Assuming that the point is open, the decisive question therefore is, whether the order of suspension appears to have been based exclusively on the erroneous finding that making out simple income tax returns is the practice of law. After making that finding, the judge concluded his "findings and order" with these words: "In consequence of the foregoing an order may be entered suspending the respondent from all practice of the law throughout the Commonwealth for a period of three months." By the "foregoing" we think he referred to the entire "findings and order." Some of the subsidiary facts found in it would have been superfluous if he had intended to rest his order wholly upon the finding that the making out of the tax returns was the practice of law. Some findings relate to the point that the American Tax Service promised patrons the services of counsel, and that the "legal counsel" was the respondent. We think that the order of suspension imported the finding of all facts necessary to sustain it, at least all those referred to in the "findings and order." That facts sufficient to sustain it could have been found upon the evidence was in substance decided in Lowell Bar Association v. Loeb, ante, 176, which was heard upon the same evidence. Consequently the exception, so far as the contention under discussion is concerned, must be overruled.

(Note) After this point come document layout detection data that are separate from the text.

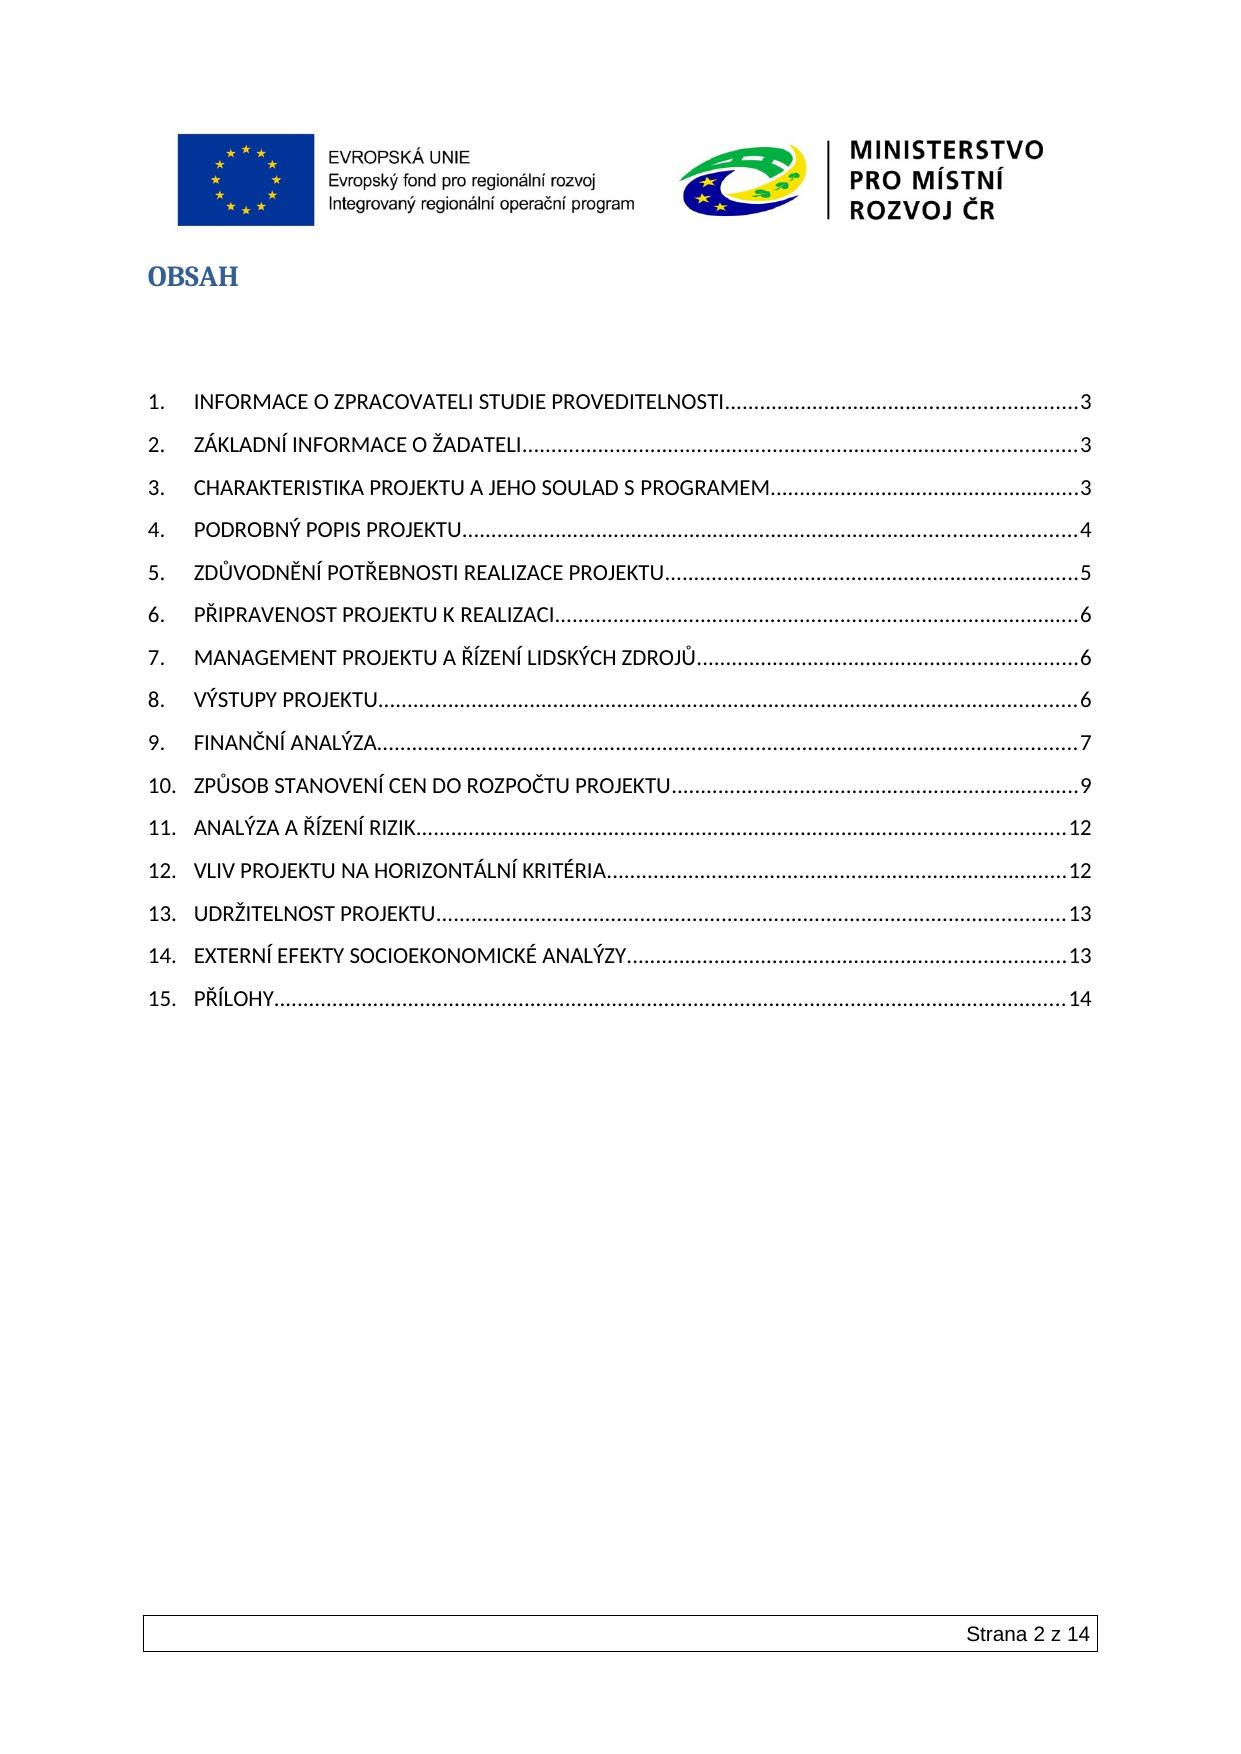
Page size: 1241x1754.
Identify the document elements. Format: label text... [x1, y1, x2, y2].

text Obsah [148, 148, 1093, 294]
picture [147, 102, 1073, 256]
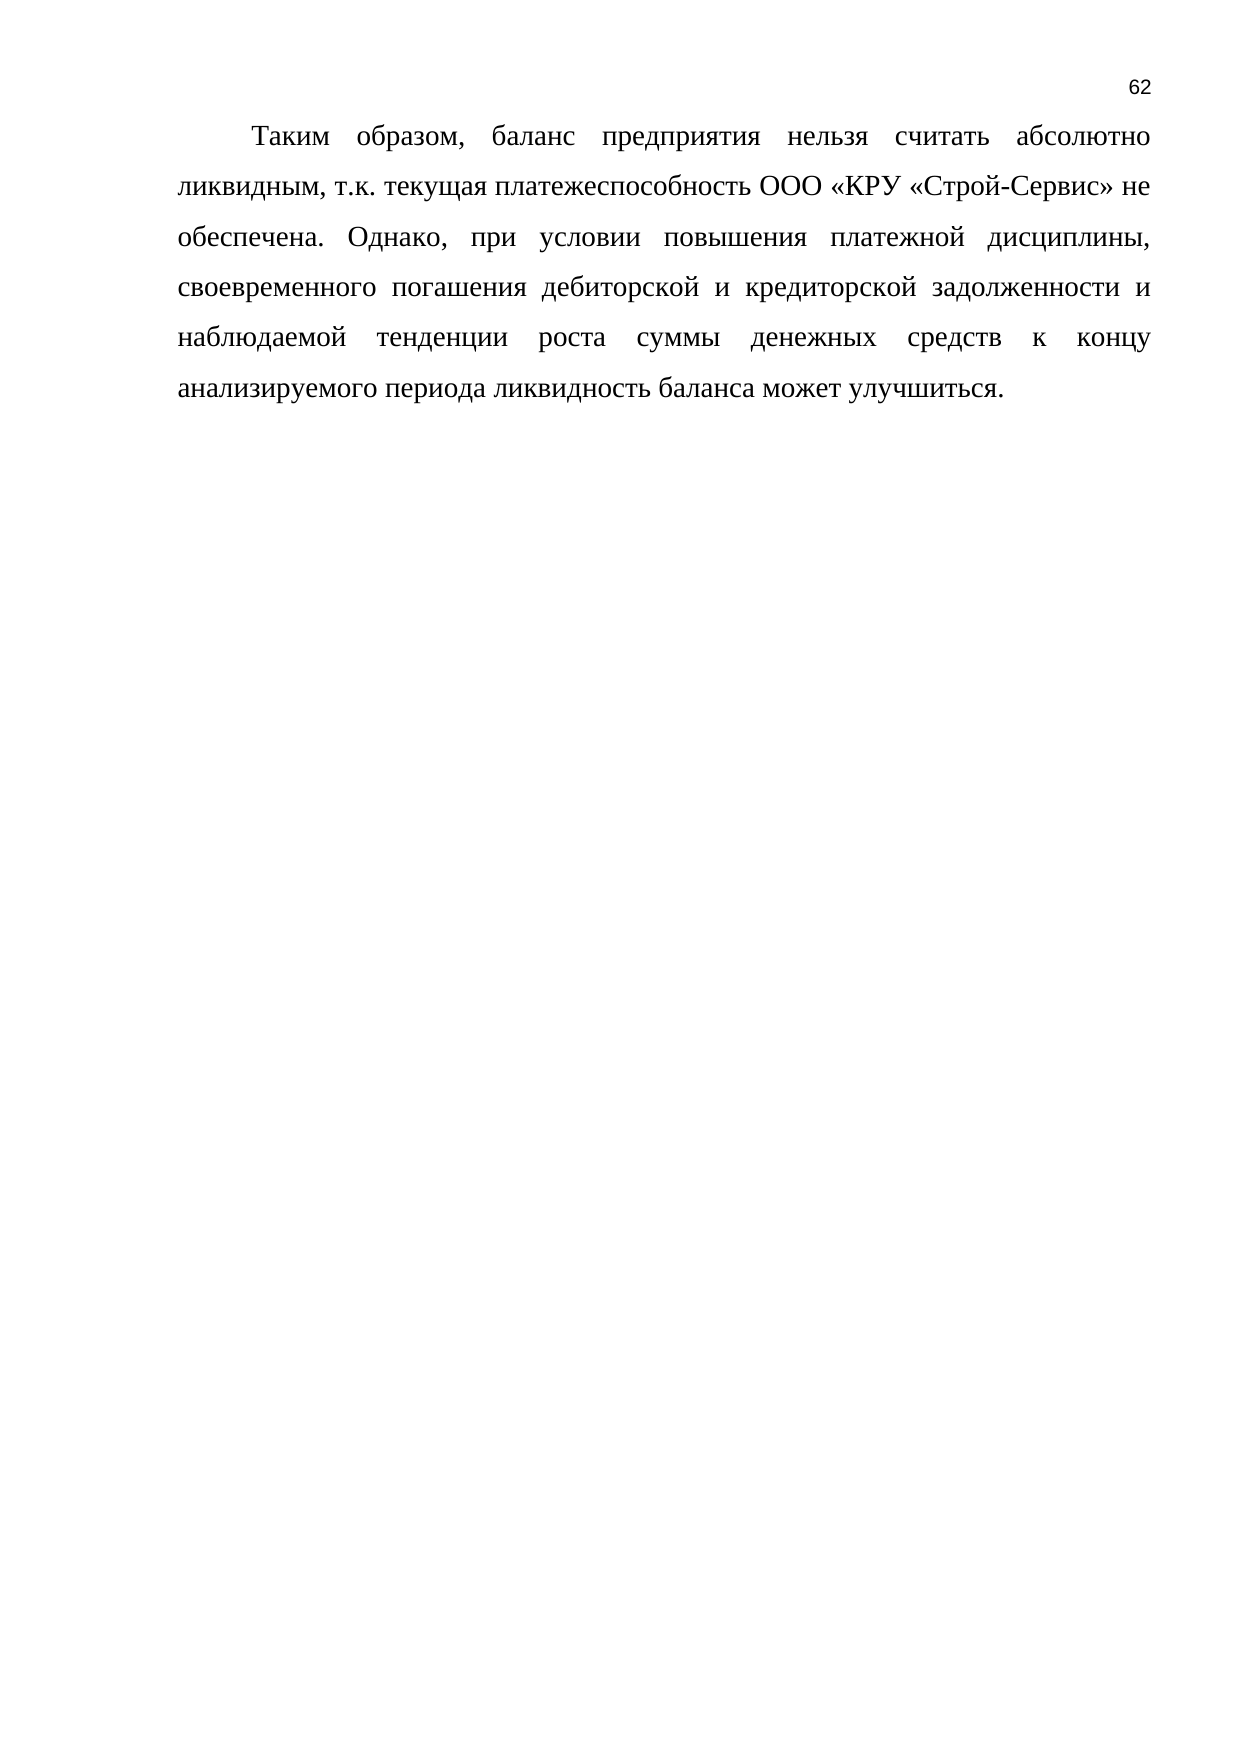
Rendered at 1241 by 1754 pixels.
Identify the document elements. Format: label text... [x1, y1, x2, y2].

(4) The contention of the respondent that the penalty was too severe is not open on his bill of exceptions. Exceptions are limited to "an opinion, ruling, direction or judgment . . . rendered upon any matter of law." G. L. (Ter. Ed.) c. 231, Section 113. The penalty was discretionary, and therefore not within the scope of exceptions. Boston Bar Association v. Greenhood, 168 Mass. 169 , 188. Boston Bar Association v. Casey, 196 Mass. 100 , 111. Matter of Allin, 224 Mass. 9 , 13. It is true that an abuse of discretion may amount to an error of law, and consequently may be open on exceptions. Long v. George, 296 Mass. 574 , 578, 579. Kinnear v. General Mills, Inc. 308 Mass. 344 , 348, 349. Bresnahan v. Proman, 312 Mass. 97 , 101, 102. DeLuca v. Boston Elevated Railway, 312 Mass. 495 , 497, 498. Peterson v. Cadogan, 313 Mass. 133 , 134, 135. In this case plainly there was no abuse of discretion amounting to an error of law. Even if the question of discretion could have come before us under the more liberal practice governing appeals in equity (Long v. George, 296 Mass. 574 , 579; Coe v. Coe, 313 Mass. 232 , 234), we do not suggest that we should have revised the order. The exception, so far as it relates to the amount of the penalty, is overruled.
(5) The respondent, and the Attorney General and the Lowell Bar Association as well, contend that we should review the amount of the penalty upon the entire record, without regard to procedural rules. They rely upon Matter of Keenan, 313 Mass. 186 . That case decides that this court, as the final authority upon matters relating to membership in the bar, has power to create new methods of review not authorized by statute. But that case recognizes that ordinarily appellate procedure in such matters follows the forms prescribed for civil actions at law as far as those forms are appropriate. That case does not hold that whenever some party to a disciplinary proceeding against a member of the bar manages to get the case before this court in some way, all statutory rules of practice disappear. We see nothing in this case to call upon us to adopt a special mode of appellate review, instead of leaving the parties to the statutory remedies of appeal and exceptions, to which the respondent has
resorted, with their familiar incidents. Those remedies do not enable us to review the penalty imposed.
[Note 1] Even in equity a party has a right only to the statutory report of material facts as they rest in the mind of the judge. Plumer v. Houghton & Dutton Co. 277 Mass. 209 , 214. Merrill v. Everett, 293 Mass. 327 . Davis v. Newburyport Five Cents Savings Bank, 311 Mass. 377 , 381, 382. A party may not require findings upon particular questions of fact selected by him. Boston v. Dolan, 298 Mass. 346 , 348, 349.